The mammoths seemed to have been sleeping when they were disturbed by the human intruders, but they weren't alarmed. They moved around the square in singles, twosomes or small groups, and showed little or no curiosity at the strangers.
“They don't think we'll hurt them,” Karla said. “They've probably never seen humans before. My guess is that they evolved from the full-grown animals that we saw in the murals. They've adjusted to the lack of sunlight and food through generations.”
Schroeder gazed at the herd of pigmy mammoths and said, “Karla, how do they live?”
“There's an air supply. Maybe it seeps down from the ceiling, or through crevasses we don't know about. Maybe they've learned to hibernate to preserve food.”
“Yes, yes, but what do they eat?”
She glanced around. “There must be a source somewhere. Maybe they get out into the open. Wait! Maybe that's what happened to the so-called baby that the expedition found. It was looking for food.”
“We must try to find out where they go,” Schroeder said. He made his way to the pyramid with Karla close behind. The mammoths moved aside to create a path. Some were slow to get out of the way and brushed against the humans, who had to wind their way through piles of manure. They reached the pyramid steps and began to climb. The effort put pressure on Schroeder's weak ankle, and he had to climb on his hands and knees, but he made it slowly to the flat top of the structure.
The elevation offered a total view of the square. The animals were still milling around with no rhyme nor reason to their movements.
Karla was counting the animals and figured there were about two hundred of them. Schroeder had been scanning the disorganized mob with other goals in mind, and, after a few minutes, he saw what he was looking for.

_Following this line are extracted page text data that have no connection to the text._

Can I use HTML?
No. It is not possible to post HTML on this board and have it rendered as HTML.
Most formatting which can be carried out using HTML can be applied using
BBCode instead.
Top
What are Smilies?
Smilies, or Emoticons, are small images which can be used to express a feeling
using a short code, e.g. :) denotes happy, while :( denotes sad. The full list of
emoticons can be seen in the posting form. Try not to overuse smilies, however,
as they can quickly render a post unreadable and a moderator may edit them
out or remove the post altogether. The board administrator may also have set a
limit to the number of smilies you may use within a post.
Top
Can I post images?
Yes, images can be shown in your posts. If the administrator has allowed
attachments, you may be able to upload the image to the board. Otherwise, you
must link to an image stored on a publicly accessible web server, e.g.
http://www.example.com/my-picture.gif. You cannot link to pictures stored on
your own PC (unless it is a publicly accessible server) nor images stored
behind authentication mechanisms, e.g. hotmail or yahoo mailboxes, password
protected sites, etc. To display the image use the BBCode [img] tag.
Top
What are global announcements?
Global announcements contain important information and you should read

“Look,” he said. “The mammoths are forming into a loose queue over there near that corner of the plaza.”
Karla looked at where Schroeder was pointing. The herding animals had squeezed into a street as if suddenly inspired by a common purpose. Other mammoths began to follow, and soon the whole group was moving toward the same part of the square. With Karla helping him, Schroeder climbed off the pyramid and hobbled after the departing herd.